5. Healing and rehabilitation

Introduction

The healing of flexor tendon lesions is a slow process that can take several months. Specialized rehabilitation is an important support for the healing process to restore the function of the hand (Klifto et al. 2019, Neiduski et al. 2019, Higgins et al. 2016).

There are two pathways of healing:

  • Intrinsic healing: proliferation of tenocytes and extracellular matrix
  • Extrinsic healing: cellular invasion from surrounding synovium (this dominates when sheath is injured) favors fibrosis

Splinting and mobilization

Splinting is used to protect the flexor tendon and prevent it from rerupturing.
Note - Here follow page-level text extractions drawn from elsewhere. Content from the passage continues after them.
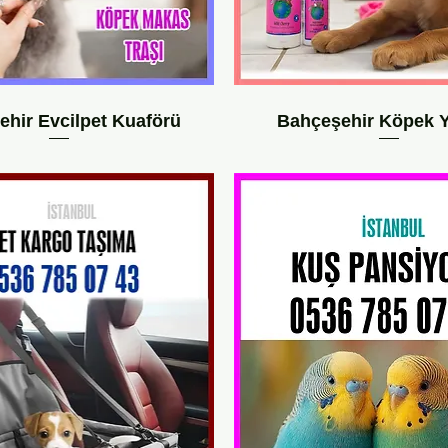
hir Evcilpet Kuaförü
Bahçeşehir Köpek 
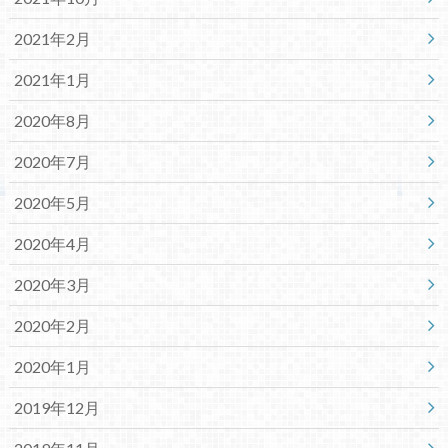
2021年2月
2021年1月
2020年8月
2020年7月
2020年5月
2020年4月
2020年3月
2020年2月
2020年1月
2019年12月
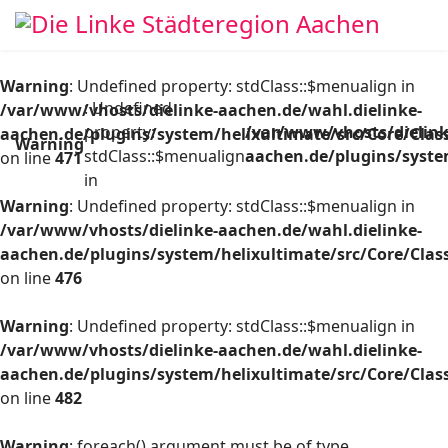
Warning
: Undefined property: stdClass::$menualign in
: Undefined
/var/www/vhosts/dielinke-aachen.de/wahl.dielinke-
property:
/var/www/vhosts/dielink
aachen.de/plugins/system/helixultimate/src/Core/Cla
Warning
stdClass::$menualign
aachen.de/plugins/syste
on line
471
in
Warning
: Undefined property: stdClass::$menualign in
/var/www/vhosts/dielinke-aachen.de/wahl.dielinke-
aachen.de/plugins/system/helixultimate/src/Core/Cla
on line
476
Warning
: Undefined property: stdClass::$menualign in
/var/www/vhosts/dielinke-aachen.de/wahl.dielinke-
aachen.de/plugins/system/helixultimate/src/Core/Cla
on line
482
Warning
: foreach() argument must be of type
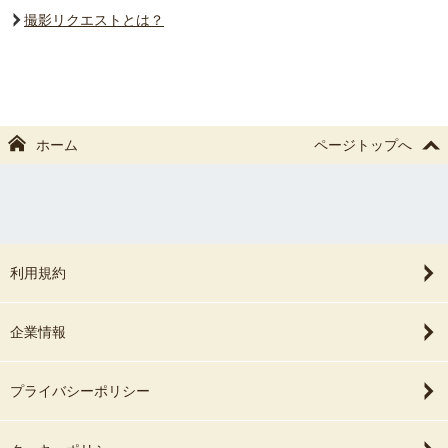
撮影リクエストとは？
ホーム
ページトップへ
利用規約
企業情報
プライバシーポリシー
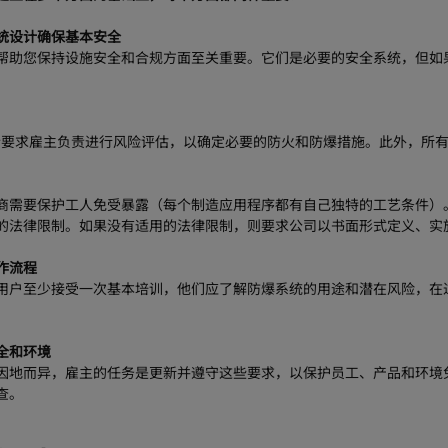
统设计确保基本安全
帮助您保持设施安全和合规方面至关重要。它们是必要的安全系统，但如
指令要求雇主负责进行风险评估，以确定必要的防火和防爆措施。此外，所有
商需要保护工人免受暴露（每个制造应用程序都有自己独特的工艺条件）
的法律限制。如果没有适用的法律限制，则要求公司以书面形式定义、实
作流程
用户至少接受一次基本培训，他们应了解防爆系统的用途和潜在风险，在
全和环境
规因地而异，雇主的任务是更新并遵守这些要求，以保护员工、产品和环
查。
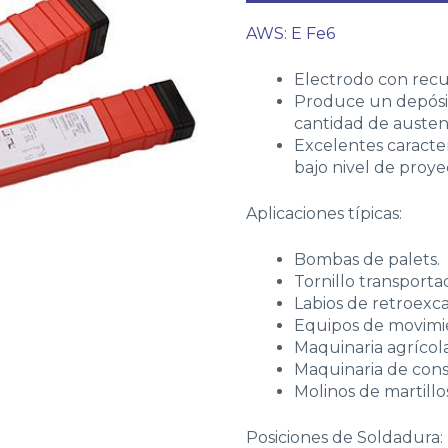
AWS: E Fe6
Electrodo con recu
Produce un depósit
cantidad de austeni
Excelentes caracte
bajo nivel de proye
Aplicaciones típicas:
Bombas de palets.
Tornillo transporta
Labios de retroexc
Equipos de movimie
Maquinaria agrícola
Maquinaria de cons
Molinos de martillo
Posiciones de Soldadura:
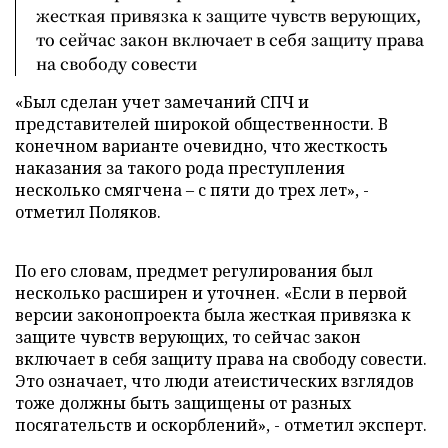
жесткая привязка к защите чувств верующих,
то сейчас закон включает в себя защиту права
на свободу совести
«Был сделан учет замечаний СПЧ и
представителей широкой общественности. В
конечном варианте очевидно, что жесткость
наказания за такого рода преступления
несколько смягчена – с пяти до трех лет», -
отметил Поляков.
По его словам, предмет регулирования был
несколько расширен и уточнен. «Если в первой
версии законопроекта была жесткая привязка к
защите чувств верующих, то сейчас закон
включает в себя защиту права на свободу совести.
Это означает, что люди атеистических взглядов
тоже должны быть защищены от разных
посягательств и оскорблений», - отметил эксперт.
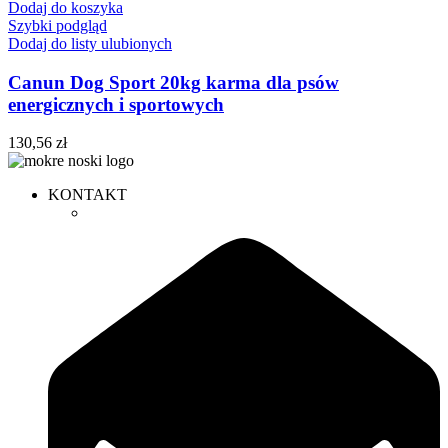
Dodaj do koszyka
Szybki podgląd
Dodaj do listy ulubionych
Canun Dog Sport 20kg karma dla psów
energicznych i sportowych
130,56
zł
KONTAKT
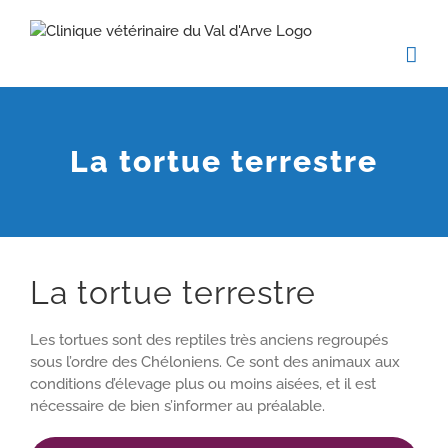
Passer
au
contenu
La tortue terrestre
La tortue terrestre
Les tortues sont des reptiles très anciens regroupés
sous l’ordre des Chéloniens. Ce sont des animaux aux
conditions d’élevage plus ou moins aisées, et il est
nécessaire de bien s’informer au préalable.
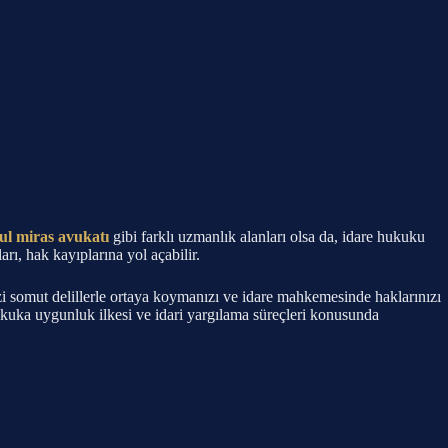
ul miras avukatı
gibi farklı uzmanlık alanları olsa da, idare hukuku
arı, hak kayıplarına yol açabilir.
zi somut delillerle ortaya koymanızı ve idare mahkemesinde haklarınızı
ukuka uygunluk ilkesi ve idari yargılama süreçleri konusunda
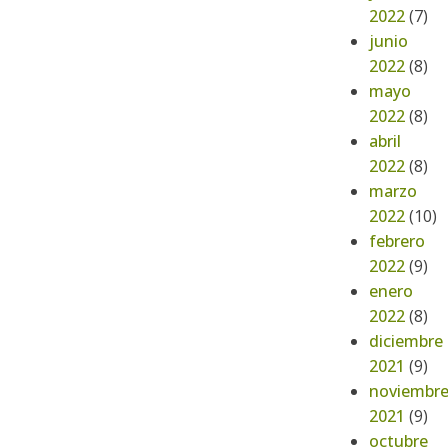
2022
(7)
junio
2022
(8)
mayo
2022
(8)
abril
2022
(8)
marzo
2022
(10)
febrero
2022
(9)
enero
2022
(8)
diciembre
2021
(9)
noviembr
2021
(9)
octubre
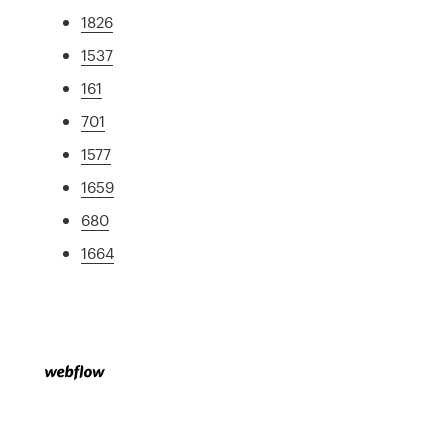
1826
1537
161
701
1577
1659
680
1664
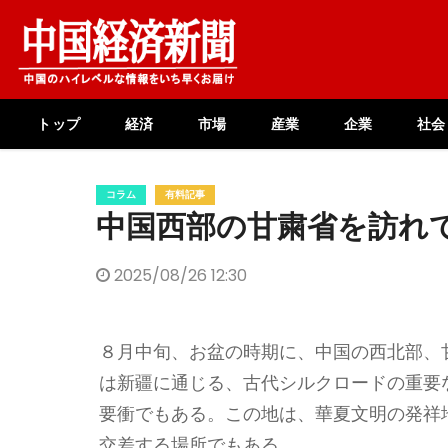
Skip
to
content
トップ
経済
市場
産業
企業
社会
コラム
有料記事
中国西部の甘粛省を訪れ
2025/08/26 12:30
８月中旬、お盆の時期に、中国の西北部、
は新疆に通じる、古代シルクロードの重要
要衝でもある。この地は、華夏文明の発祥
交差する場所でもある。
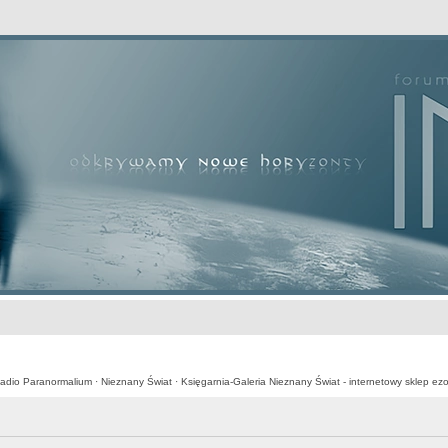
awansowane
adio Paranormalium
·
Nieznany Świat
·
Księgarnia-Galeria Nieznany Świat - internetowy sklep ezo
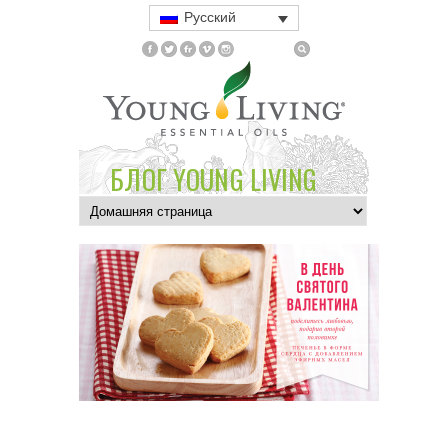
Русский
БЛОГ YOUNG LIVING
The type of splint used will depend on the location of the lesion.

Early controlled motion therapy is crucial for prevention adhesions and to optimize return of function.

Static splinting

Static splinting may be used to maintain tendon alignment and protect healing repairs.

  • Dorsal blocking splints with flexion of the wrist facilitate passive (therapist assisted) mobilization.
  • The patient can actively mobilize the affected tendon through a safe but limited range of movement (Chevalley et al. 2022).
Dorsal blocking splint of the hand and wrist
Dynamic splinting

Dynamic splinting encourages controlled motion and active tendon gliding.

  • Dynamic splints facilitate controlled movement of the hand, specific to the injury and are most commonly used in reconstruction procedures.
  • Stiffness due to adhesions may be avoided by using this splinting technique.
Pitfall: Rerupture is most frequently reported 3 to 4 weeks after repair. Splintage should be continued for at least 6 to 8 weeks.
Dynamic splint of the hand for aftercare of flexor tendon injuries
Splinting for zone 3 injuries
  • Patients are placed in a splint with the wrist in neutral position, the MCP joints at 30°, and the IP joints fully extended.
  • Active mobilization of the affected tendons is encouraged within the limits of the splint (Klifto et al. 2019).
Dorsal splint of the hand and wrist
Splinting for zone 4 injuries
  • Patients are placed in a dorsal blocking splint.
  • Combined passive flexion-extension mobilization (therapist assisted) is performed until the end of the third week.
  • After week 3, active range of motion is initiated.
Dorsal splint of the hand and wrist
Splinting for zone 5 injuries
  • Patients are placed in a dorsal splint with the wrist in 30° palmar flexion and the MCP joints in 50° to 60° flexion. Full active extension of the IP joints is allowed.